My hypothesis is that it might have an edge in two ways. One, it can systematically apply the same analytical framework to any company to determine whether it's undervalued by the street. It doesn't get tired, it doesn't cut corners on the fifteenth analysis of the day, and it doesn't let its opinion on the last stock bleed into the next one.

And two, it gets fed the most up-to-date freely available information — earnings estimates, analyst revisions, financial statements, news — at the exact moment it needs to make a decision. An analyst covering 15–20 stocks might miss the latest revision from one broker while they're busy with another. The bot sees everything, every time.

So the edge — if there is one — isn't intelligence. It's consistency and recency. The academic research is encouraging — a study out of Chicago Booth showed that LLMs can match or outperform financial analysts in predicting the direction of earnings surprises, even from standardised financial statements alone. The bot doesn't need to be right on any single trade. It needs to be right more often than it's wrong, across a large enough sample, with tight enough risk controls that the losses are contained. That's the whole game.

Two ways to trade earnings

I designed the bot to trade earnings in two ways, both to make the most of the research pipeline. The thinking behind each:

Pre-earnings positioning is the higher-conviction play. The idea is that if the bot's analysis suggests consensus is too low, you buy a few days before the announcement. If it's right and the company beats, the stock gaps up. If it's wrong, the stop loss limits the damage.

Post-earnings drift is the lower-risk approach. Here, the bot waits for the announcement, confirms the surprise was significant, and enters to ride the drift — the documented tendency for stocks to keep moving in the direction of the surprise for weeks afterwards. You miss the initial gap, but you're trading on confirmed information rather than a prediction.

Having both means the bot can capture value at two different points in the earnings cycle — before the announcement on conviction, and after it on confirmation.

What's next

The bot is built and trading. In the next post, I'll share how it performed in historical simulation across three years of earnings data, and what the first few weeks of live trading have looked like.

See you in the next one ✌️

Appendix: Academic research that informed the design

A few of the papers and findings that shaped how the bot was put together:

LLMs as analysts, not price predictors. FINSABER (2025) found that LLM-generated trading strategies fail to outperform buy-and-hold over longer timeframes. The takeaway: use LLMs as signal enhancers and qualitative reasoners, not as autonomous decision-makers. This is why the LLM only touches the research function.

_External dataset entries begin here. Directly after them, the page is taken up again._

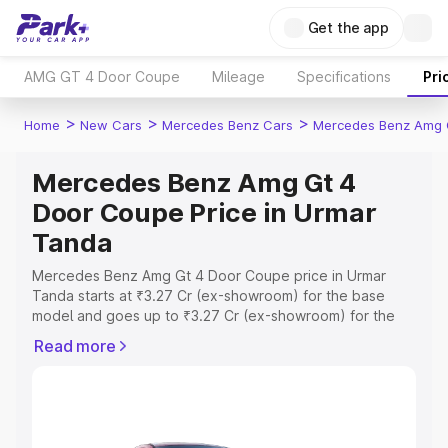
Get the app
AMG GT 4 Door Coupe
Mileage
Specifications
Pri
>
>
>
Home
New Cars
Mercedes Benz Cars
Mercedes Benz Amg 
Mercedes Benz Amg Gt 4
Door Coupe Price in Urmar
Tanda
Mercedes Benz Amg Gt 4 Door Coupe price in Urmar
Tanda starts at ₹3.27 Cr (ex-showroom) for the base
model and goes up to ₹3.27 Cr (ex-showroom) for the
top model. This is Mercedes Benz Amg Gt 4 Door Coupe
Read more
on-road price in Urmar Tanda which includes RTO or
Registration Cost, Insurance Cost. Explore the complete
variant-wise on-road price of Mercedes Benz Amg Gt 4
Door Coupe price in Urmar Tanda, along with key
features and details to help you choose the best option.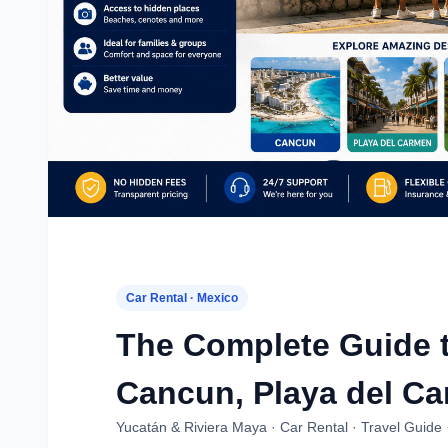
Car Rental · Mexico
The Complete Guide t
Cancun, Playa del Ca
Yucatán & Riviera Maya · Car Rental · Travel Guide 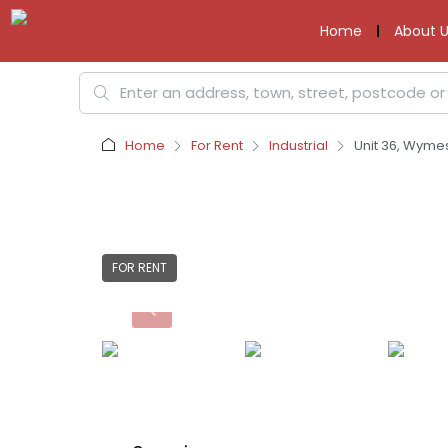
Home
About U
Home
For Rent
Industrial
Unit 36, Wyme
FOR RENT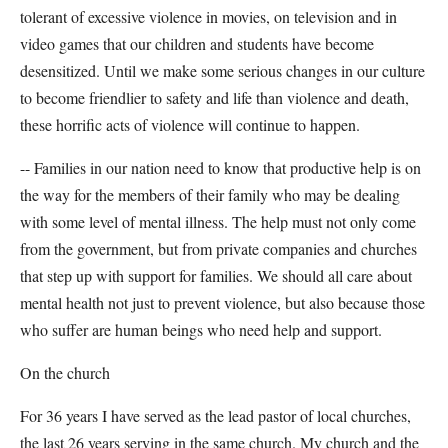
tolerant of excessive violence in movies, on television and in
video games that our children and students have become
desensitized. Until we make some serious changes in our culture
to become friendlier to safety and life than violence and death,
these horrific acts of violence will continue to happen.
-- Families in our nation need to know that productive help is on
the way for the members of their family who may be dealing
with some level of mental illness. The help must not only come
from the government, but from private companies and churches
that step up with support for families. We should all care about
mental health not just to prevent violence, but also because those
who suffer are human beings who need help and support.
On the church
For 36 years I have served as the lead pastor of local churches,
the last 26 years serving in the same church. My church and the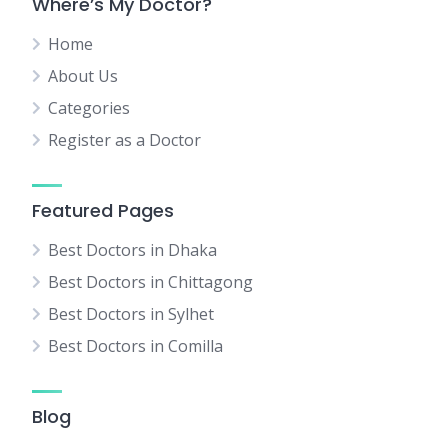
Where’s My Doctor?
Home
About Us
Categories
Register as a Doctor
Featured Pages
Best Doctors in Dhaka
Best Doctors in Chittagong
Best Doctors in Sylhet
Best Doctors in Comilla
Blog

LLMs can match or outperform analysts on earnings direction. The Chicago Booth study (Kim, Muhn & Nikolaev) showed that GPT-4 achieves ~60% directional accuracy on earnings predictions using chain-of-thought reasoning — outperforming the median financial analyst. This underpins the core hypothesis.

Deterministic risk management, separate from the LLM. Multiple studies informed this. FINSABER showed LLMs are overconfident and overly aggressive in bear markets. Kang & Liu (2023) documented hallucination of financial data. The conclusion: the entire risk stack must be deterministic code with no LLM override capability.

Structured data in, structured output out. Research consistently shows LLMs hallucinate financial data and struggle with numerical computation (Kang & Liu, 2023), while excelling at interpreting pre-computed numbers (Kim et al., 2024). So the bot never asks the LLM to calculate — it feeds structured data in and gets a structured thesis out.

Adversarial bull/bear framing. The TradingAgents framework (UCLA/MIT) showed that adversarial researcher debate reduces hallucination and overconfidence. The bot's prompt forces the LLM to construct both a bull case and a bear case for every analysis, which serves a similar function.

Post-earnings announcement drift. Originally documented by Ball & Brown (1968) and extensively studied since — the tendency for stocks to continue drifting in the direction of the earnings surprise for weeks after the announcement. This is one of the most robust anomalies in empirical finance and the basis for the bot's drift capture strategy.